Люди с чистой совестью - [195]

Шрифт
Интервал

Мы замерли, увидев глаза Ленкина. Но в этот миг над лесом возник быстро нарастающий звук. На нашу длинную, узкую просеку с воем несся бомбардировщик.

— Ложись! — крикнул комендант Петро Скрыльников. — Пикирует.

Четырехголосым визгом нарастал смертельный звук. Все шарахнулись в лес.

Лишь два усатых человека застыли друг против друга. Вдруг Ленкин ловкой подножкой сбил комиссара с ног. Шепнув или крикнув «лежи», он прикрыл его собой. Треск веток раздался почти одновременно с его словами. Рядом с просекой, повалив две ели и вырыв четыре воронки, грянула серия бомб. Удивленно ахнуло и пошло перекатами по лесу эхо разрыва. Несколько секунд падали комья лесного чернозема и срезанные ветки. А хвоя еще долго осыпалась дождем, покрывая ровным зеленоватым инеем лица двух убитых на возу.

Ленкин и комиссар поднялись на ноги. Постояв немного, не глядя друг на друга, разошлись каждый в свою сторону.

Комиссар молча шел лесными квадратами к штабу.

«Мессеры» обнаружили только приблизительное место нашей стоянки и взяли на прицел окружающие четыре-пять квадратов. Они бесновались и бомбили лес по «площадям», и без особого эффекта. Правда, бомбы ложились близко, но благодаря хорошей маскировке лагеря — мимо цели!

Шагая рядом со мной по лесу, Руднев говорил смущенно:

— Нервы, понимаешь, нервы. Не столько вреда и потерь от этой авиации… Но выматывает, сволочь, людей. Видно, не привыкли мы еще к такому виду войны. Вот набросился я на Усача напрасно. Оскорбил его…

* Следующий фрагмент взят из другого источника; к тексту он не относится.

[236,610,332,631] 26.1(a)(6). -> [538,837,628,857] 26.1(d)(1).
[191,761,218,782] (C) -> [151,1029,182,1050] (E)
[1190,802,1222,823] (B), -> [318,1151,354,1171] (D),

— А ведь он… мост взял сегодня…

— Знаю. Тем более досадно. Не сдержался…

Мы забрели в гущу леса. К штабу из батальонов приводили пленных. Нужно было заниматься своим делом.

Спросил коменданта:

— Пленных много?

— Хватит, — самодовольно отвечал Петя Скрыльников, комендант штаба, высокий, складный, всегда веселый сержант из керченского окружения, попавший в наш отряд месяцев десять назад.

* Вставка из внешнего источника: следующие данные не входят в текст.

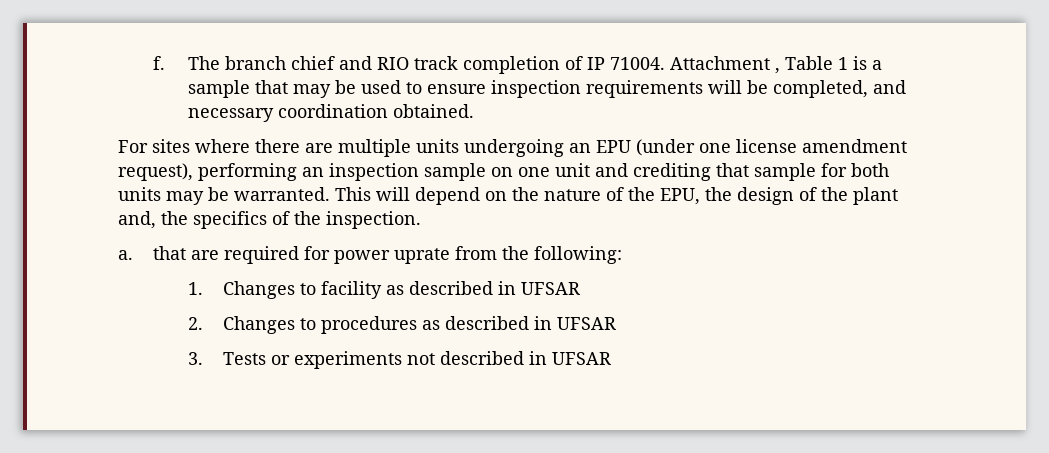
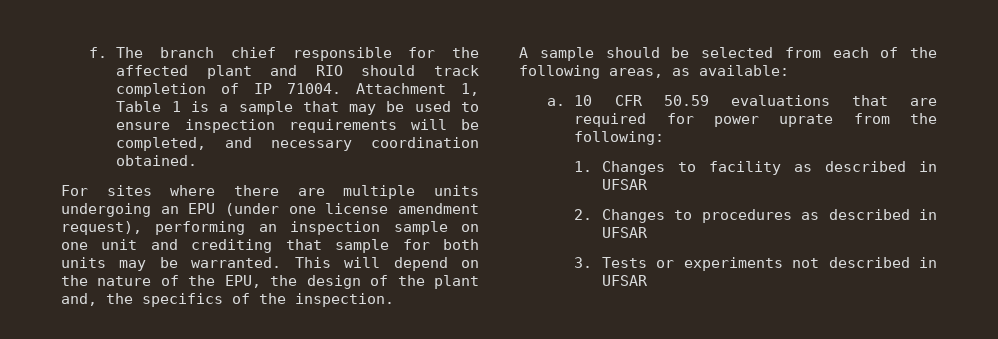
(335, 63) none -> [292,47,479,61] [116,65,252,79] responsible for the affected plant
(409, 63) none -> [361,65,416,76] should
[774,68,780,74] , -> [461,83,479,96] 1,
[118,250,133,260] a. -> [519,47,937,61] [519,65,789,79] [546,95,830,106] A sample should be selected from each of the following areas, as available: // a. 10 CFR 50.59 evaluations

Поручив Мише Тартаковскому выслушивать вранье всех пленных, я отобрал себе только двух. Один был лакей из букачевского ресторана, неизвестно почему задержанный кем-то из наших партизан. Второй — лысенький австриец небольшого роста, без кителя, в «мирных» подтяжках. На подтяжках висели полувоенные штаны все в карманах с металлическими кнопками.

Хлопцы уже сообщили первые сведения о нем: это был шофер, ездивший в последние дни между Львовом и Станиславом. Разъезжал он неспроста. В первую мировую войну он был у нас в плену и сносно говорил по-русски. Погоняв австрийца-шофера различными, ничего не значащими вопросами, так просто, чтобы запутать его, я быстро спросил:

— Войска возил?

— Яволь! — торопливо ответил австрияк.

— Много? — не сбавляя темпа допроса, продолжал я.

— Яволь.

«Не дать ему передохнуть и одуматься», — была мысль. И сразу в упор:

— Какие части?

— Четвертый и шестой эсэсовские полки, — без запинки отвечал шофер.

— Смотрите, говорите только правду, — пригрозил я.

— Яволь, только правду.

— Почему вы скрыли тринадцатый полк?

Прямо глядя мне в глаза, австриец ответил:

— Тринадцатый полк разбит под Тарнополем.

— Разбит? — облегченно выдохнул я.

— Яволь.

— Откуда вам известно это?

— Мне говорили шоферы. Они пешком пришли в Тарнополь.

— Где они сейчас?

— Их пересадили на наши машины. Они работают на смену с нами.

«Попробовать схитрить, проверить».

— Вы говорите, третий и восьмой полки перевозили из Львова в Станислав?

— О нет. Я сказал — четвертый и шестой эсэсовские охранные полки.

— Где они расположены сейчас?

— Четвертый полк выехал из Станислава на юг. Село Рус… Рус… — и он запнулся. — Не помню точного названия. Оно начинается слогом «Рус»…

«Ты делаешь на этом «рус» передышку! Нет, я тебе ее не дам!»

— … и остановился там?

— Яволь.

— А шестой?

— Кажется, остался в Станиславе.

— Попробуйте вспомнить название села.

Он честно рылся в памяти. Напряженно раздумывал. Даже испариной покрылась лысина. Виновато развел руками.

— Не могу вспомнить.

— Вы были в этом селе?

— Яволь. Два раза.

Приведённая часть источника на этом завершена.